As I mentioned in this post on the poodlewalks blog, I have neglected the Fleurieuscapes project because of my focus on other projects. Though I have been plugging away in a desultory and sporadic fashion, but I really unsure of what I am trying to do with this body of work from my coastal-based photographic practice. Photography, I've realised is good at showing and lousy at explaining. So what an I going to show?
The project is about place, and it is different to the Littoral Zone, Abstraction and Tree projects, even if it does incorporate the odd image from these other projects. Place in the sense of the space of the Fleurieu Peninsula, where people live and have made this space their home. So though Fleurieuscapes incorporates nature it also looks at the built environment at a specific historical moment.

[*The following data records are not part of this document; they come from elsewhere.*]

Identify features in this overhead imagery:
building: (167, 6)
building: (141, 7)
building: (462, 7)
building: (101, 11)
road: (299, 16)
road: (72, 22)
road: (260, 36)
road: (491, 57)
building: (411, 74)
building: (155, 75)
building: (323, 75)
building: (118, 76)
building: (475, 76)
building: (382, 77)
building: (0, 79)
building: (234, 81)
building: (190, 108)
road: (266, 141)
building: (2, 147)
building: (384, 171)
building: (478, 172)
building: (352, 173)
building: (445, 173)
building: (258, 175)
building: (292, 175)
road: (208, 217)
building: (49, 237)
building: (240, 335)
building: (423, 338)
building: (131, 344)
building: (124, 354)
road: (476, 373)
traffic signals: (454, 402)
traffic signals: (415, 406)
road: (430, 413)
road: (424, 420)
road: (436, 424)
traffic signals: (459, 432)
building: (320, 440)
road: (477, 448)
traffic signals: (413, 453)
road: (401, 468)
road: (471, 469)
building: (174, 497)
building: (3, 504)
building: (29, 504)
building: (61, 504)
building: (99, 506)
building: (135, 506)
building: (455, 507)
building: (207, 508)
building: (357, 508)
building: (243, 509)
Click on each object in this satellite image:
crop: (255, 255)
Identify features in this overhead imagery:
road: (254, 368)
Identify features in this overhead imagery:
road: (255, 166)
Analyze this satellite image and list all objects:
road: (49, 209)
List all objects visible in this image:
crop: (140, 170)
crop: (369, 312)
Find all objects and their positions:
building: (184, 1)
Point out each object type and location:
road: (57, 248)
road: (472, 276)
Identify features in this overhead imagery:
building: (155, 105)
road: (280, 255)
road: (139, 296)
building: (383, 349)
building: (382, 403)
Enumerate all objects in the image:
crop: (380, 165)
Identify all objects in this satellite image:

The architectonic of these projects as it were, is that all of these projects are connected in that they emerge out of the daily poodlewalks and are on the Posthaven publishing platform . All the above mentioned other projects are sub-projects of Fleurieuscapes. Anabranches as it were. Or members of a specific family.
Conceptualizing the Fleurieu Peninsula
as a place is a major shift in the way that I understand the project, because I initially conceptualised it as being about photography and landscape
in contrast to photographng the urban environment of Adelaide.
Place as in 'where I have made my home' is how the people who live on the coast understand this coastal space. My understanding of place comes from Jeff Malpas,
who, in his Place and Experience,
said that place is a gathering of people and things (i.e. a definite situation) that is simultaneously bounded and distinctive yet opens to the world and is open to the world.
So what am I trying to do with my coastal-based photographic practice about this place? I dunno at this stage, even though I realise that photography is, arguably, as space- or place-based as it is time based, 'Place' is such a big category as it covers all sorts of subject matter. Trying to represent what it really looks like is beyond the capacity of photography as Joerg Colberg points out.
The representation of this place is going to be biased, since photography is based on the process of selection, on the artist’s ability and willingness to make decisions, to prefer one thing over another and in the way they edit their archive of photos for an exhibition or book. So it is a showing of photos of a particular place from a particular perspective within the Anthropocene, given the decisive influence of humankind on the state, dynamics and future of the planet. The Anthropocene quashes any residual's attempts to maintain nature’s “otherness.
The idea of landscape in photographic culture has recently been expanded (inflated?) to include the urban environment
, but, even though the concept of landscape is a historically complex one, I want to keep the urbanscape or city
separate from the concept of the landscape. The conceptual shift from landscape to place, which incorporates nature and urban, is to a locality that I also call home. To be at home here means belonging; or being inside a place. On this account place is no longer just a backdrop for human lives.
This place that I belong to is a locality that has become familiar to me. So how do I show something that is interesting when the streets of the Victor Harbor township have little in the way of vitality? I am often the only person walking through them early in the morning. I am really struggling to find a form to articulate something significant about this subject matter. In the first instance I need to make the familiar unfamiliar. The history of what is familiar is that of settler capitalism and this history in some ways is like a foreign country, in that it is unknown.